What to produce
Extend the ROSPlan probabilistic planning tutorial below, starting right after its final sentence.

Tutorial 12 RDDL and Probabilistic Planning
1. Description
This tutorial covers the use of probabilistic planning with ROSPlan. We will mainly cover thr RDDL extension, although PPDDL is also supported.
Background
For this tutorial we assume you are famliar with the RDDL language by Scott Sanner. If you are not, you can follow the following resources to learn about it:
- RDDLSim software repository: github.com/ssanner/rddlsim
- RDDL Tutorial: sites.google.com/site/rddltutorial/
- RDDL Language description: sites.google.com/site/rddltutorial/rddl-language-discription
2. Initial notes
In these examples we will use the PROST planner by Keller et al. as it was the winner in the last IPPC competition. However, you should be able to use any RDDL-based planner that uses the IPPC client-server protocol. The RDDL version of ROSPlan comes with an online dispatcher that emulates the protocol, as well as an offline version using RDDLSim. For it, we provide a RDDLSim planner interface which parses the output from RDDLSim, also making it usable with any IPPC-abled planner.
Disclaimer: PDDL Structure
When extending ROSPlan to RDDL and probabilistic planners, we wanted to keep the interface unmodified. To do so, we needed to adapt the RDDL structure to PDDL-like structure of ROSPlan’s messages. This forced some assumptions to be made, as detailed in ROSPlan’s probabilistic extension paper. This tutorial will also go over them.

Available data
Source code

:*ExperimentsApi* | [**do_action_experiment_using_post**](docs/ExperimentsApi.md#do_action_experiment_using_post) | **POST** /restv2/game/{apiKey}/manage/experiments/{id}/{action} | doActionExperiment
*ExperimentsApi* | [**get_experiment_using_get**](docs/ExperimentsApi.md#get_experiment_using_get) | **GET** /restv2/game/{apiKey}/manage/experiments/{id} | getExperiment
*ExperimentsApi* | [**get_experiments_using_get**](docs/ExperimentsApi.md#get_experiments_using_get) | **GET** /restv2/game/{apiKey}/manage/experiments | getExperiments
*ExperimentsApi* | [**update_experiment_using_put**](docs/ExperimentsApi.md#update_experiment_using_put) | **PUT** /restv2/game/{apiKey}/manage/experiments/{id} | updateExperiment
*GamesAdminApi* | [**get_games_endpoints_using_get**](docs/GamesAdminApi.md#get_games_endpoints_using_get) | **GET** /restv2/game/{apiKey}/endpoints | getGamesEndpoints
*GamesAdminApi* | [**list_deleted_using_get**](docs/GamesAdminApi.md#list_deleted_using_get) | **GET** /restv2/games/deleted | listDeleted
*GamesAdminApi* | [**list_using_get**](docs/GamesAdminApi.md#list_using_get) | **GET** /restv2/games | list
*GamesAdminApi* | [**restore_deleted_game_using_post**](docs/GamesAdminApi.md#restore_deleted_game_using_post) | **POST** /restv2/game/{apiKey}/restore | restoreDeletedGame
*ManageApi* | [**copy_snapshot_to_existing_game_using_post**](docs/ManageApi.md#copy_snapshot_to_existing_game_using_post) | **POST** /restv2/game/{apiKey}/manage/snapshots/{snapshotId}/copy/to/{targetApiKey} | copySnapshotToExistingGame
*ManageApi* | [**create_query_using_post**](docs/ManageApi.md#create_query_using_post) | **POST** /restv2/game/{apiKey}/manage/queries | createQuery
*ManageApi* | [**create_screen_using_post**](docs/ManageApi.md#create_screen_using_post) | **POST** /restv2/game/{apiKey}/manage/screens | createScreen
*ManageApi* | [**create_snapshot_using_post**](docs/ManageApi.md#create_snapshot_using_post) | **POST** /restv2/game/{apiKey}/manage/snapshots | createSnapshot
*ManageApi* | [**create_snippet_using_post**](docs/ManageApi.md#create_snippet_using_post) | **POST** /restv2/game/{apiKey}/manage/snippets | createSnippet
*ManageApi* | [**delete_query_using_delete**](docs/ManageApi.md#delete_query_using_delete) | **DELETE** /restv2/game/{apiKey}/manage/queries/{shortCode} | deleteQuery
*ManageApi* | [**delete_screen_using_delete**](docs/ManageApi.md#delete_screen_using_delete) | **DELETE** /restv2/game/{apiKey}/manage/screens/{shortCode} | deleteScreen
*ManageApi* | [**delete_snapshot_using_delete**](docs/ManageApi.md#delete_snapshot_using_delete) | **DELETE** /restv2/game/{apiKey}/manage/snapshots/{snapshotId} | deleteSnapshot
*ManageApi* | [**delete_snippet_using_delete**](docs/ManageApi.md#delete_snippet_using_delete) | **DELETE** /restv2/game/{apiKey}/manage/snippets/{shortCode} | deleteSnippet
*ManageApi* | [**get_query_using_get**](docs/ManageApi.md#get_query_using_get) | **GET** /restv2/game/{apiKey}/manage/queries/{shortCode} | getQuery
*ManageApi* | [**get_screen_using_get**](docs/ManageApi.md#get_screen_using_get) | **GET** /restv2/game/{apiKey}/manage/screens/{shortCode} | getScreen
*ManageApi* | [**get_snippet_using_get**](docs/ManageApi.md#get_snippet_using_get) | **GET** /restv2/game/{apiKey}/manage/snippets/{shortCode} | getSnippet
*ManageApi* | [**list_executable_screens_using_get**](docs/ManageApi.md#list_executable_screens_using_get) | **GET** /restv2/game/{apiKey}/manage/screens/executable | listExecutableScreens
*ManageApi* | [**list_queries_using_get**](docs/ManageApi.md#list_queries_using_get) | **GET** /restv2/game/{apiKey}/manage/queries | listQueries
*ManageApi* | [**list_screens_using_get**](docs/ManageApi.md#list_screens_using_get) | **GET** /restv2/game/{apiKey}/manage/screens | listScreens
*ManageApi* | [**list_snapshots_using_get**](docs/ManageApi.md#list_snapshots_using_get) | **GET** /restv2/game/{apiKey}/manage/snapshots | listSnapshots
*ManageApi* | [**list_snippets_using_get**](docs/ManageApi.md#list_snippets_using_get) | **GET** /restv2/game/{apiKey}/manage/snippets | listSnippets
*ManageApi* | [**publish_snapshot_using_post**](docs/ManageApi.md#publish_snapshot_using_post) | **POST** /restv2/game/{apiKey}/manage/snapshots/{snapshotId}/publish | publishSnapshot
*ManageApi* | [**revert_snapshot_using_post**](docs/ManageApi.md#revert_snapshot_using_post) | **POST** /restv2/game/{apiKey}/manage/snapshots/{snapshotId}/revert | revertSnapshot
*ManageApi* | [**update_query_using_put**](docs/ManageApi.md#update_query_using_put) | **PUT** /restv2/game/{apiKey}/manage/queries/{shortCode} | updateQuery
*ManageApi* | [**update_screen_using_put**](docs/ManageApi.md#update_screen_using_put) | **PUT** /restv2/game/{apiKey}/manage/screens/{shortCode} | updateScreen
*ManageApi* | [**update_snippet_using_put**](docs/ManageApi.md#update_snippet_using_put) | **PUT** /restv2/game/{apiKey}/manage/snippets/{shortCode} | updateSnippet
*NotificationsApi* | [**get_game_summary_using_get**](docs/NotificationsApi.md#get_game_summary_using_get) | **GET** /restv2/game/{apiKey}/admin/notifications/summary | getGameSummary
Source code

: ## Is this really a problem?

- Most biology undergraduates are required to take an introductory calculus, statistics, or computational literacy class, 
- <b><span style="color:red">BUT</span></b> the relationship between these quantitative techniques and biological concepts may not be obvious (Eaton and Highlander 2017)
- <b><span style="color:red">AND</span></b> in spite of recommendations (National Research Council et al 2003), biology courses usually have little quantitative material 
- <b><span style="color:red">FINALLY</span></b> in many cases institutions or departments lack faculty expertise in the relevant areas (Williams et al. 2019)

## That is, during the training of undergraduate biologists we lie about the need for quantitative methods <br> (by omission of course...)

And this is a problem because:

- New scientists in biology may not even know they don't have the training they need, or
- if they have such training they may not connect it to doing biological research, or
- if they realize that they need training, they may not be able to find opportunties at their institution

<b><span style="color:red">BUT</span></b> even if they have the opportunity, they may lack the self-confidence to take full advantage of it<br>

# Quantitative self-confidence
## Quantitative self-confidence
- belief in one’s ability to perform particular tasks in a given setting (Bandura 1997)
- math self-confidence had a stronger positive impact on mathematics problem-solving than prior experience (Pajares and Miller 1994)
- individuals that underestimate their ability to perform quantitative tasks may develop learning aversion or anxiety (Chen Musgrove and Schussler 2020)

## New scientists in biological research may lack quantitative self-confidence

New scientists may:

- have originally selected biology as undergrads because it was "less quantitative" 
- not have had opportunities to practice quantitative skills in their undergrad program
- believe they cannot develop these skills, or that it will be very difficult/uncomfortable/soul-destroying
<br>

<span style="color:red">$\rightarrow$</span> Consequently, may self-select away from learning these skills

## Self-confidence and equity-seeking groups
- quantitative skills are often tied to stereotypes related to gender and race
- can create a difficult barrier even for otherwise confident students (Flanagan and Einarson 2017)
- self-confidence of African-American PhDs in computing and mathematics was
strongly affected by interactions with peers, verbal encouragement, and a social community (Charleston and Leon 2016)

Result of the task
However, it may be that you see ROSPlan warnings such as Unknown or unsupported operand type for the expression.
Such warnings mean that some part of the RDDL domain will not be represented in ROSPlan’s structures. Still, this shouldn’t be a big issue as the planner will receive the full RDDL domain and will plan with all the information, even when some structures are not present in ROSPlan.
Disclaimer: RDDL parser
Our RDDL parser was originally taken from PROST. The parser was forked here and we will try to keep it updated and synced with PROST’s one. However, changes or delays may be expected.
Given that we depend on this RDDL parser, issues in it will also be present in ROSPlan. One of the problems you may encounter is the Knowledge Base suddenly dying when planning. This is probably due to an error in your domain description that causes the parser to segfault (see PROST issue). Before opening a ROSPlan issue, please make sure that this is a ROSPlan issue. We strongly recommend that you test your domains with prost (without rosplan) to make sure they work.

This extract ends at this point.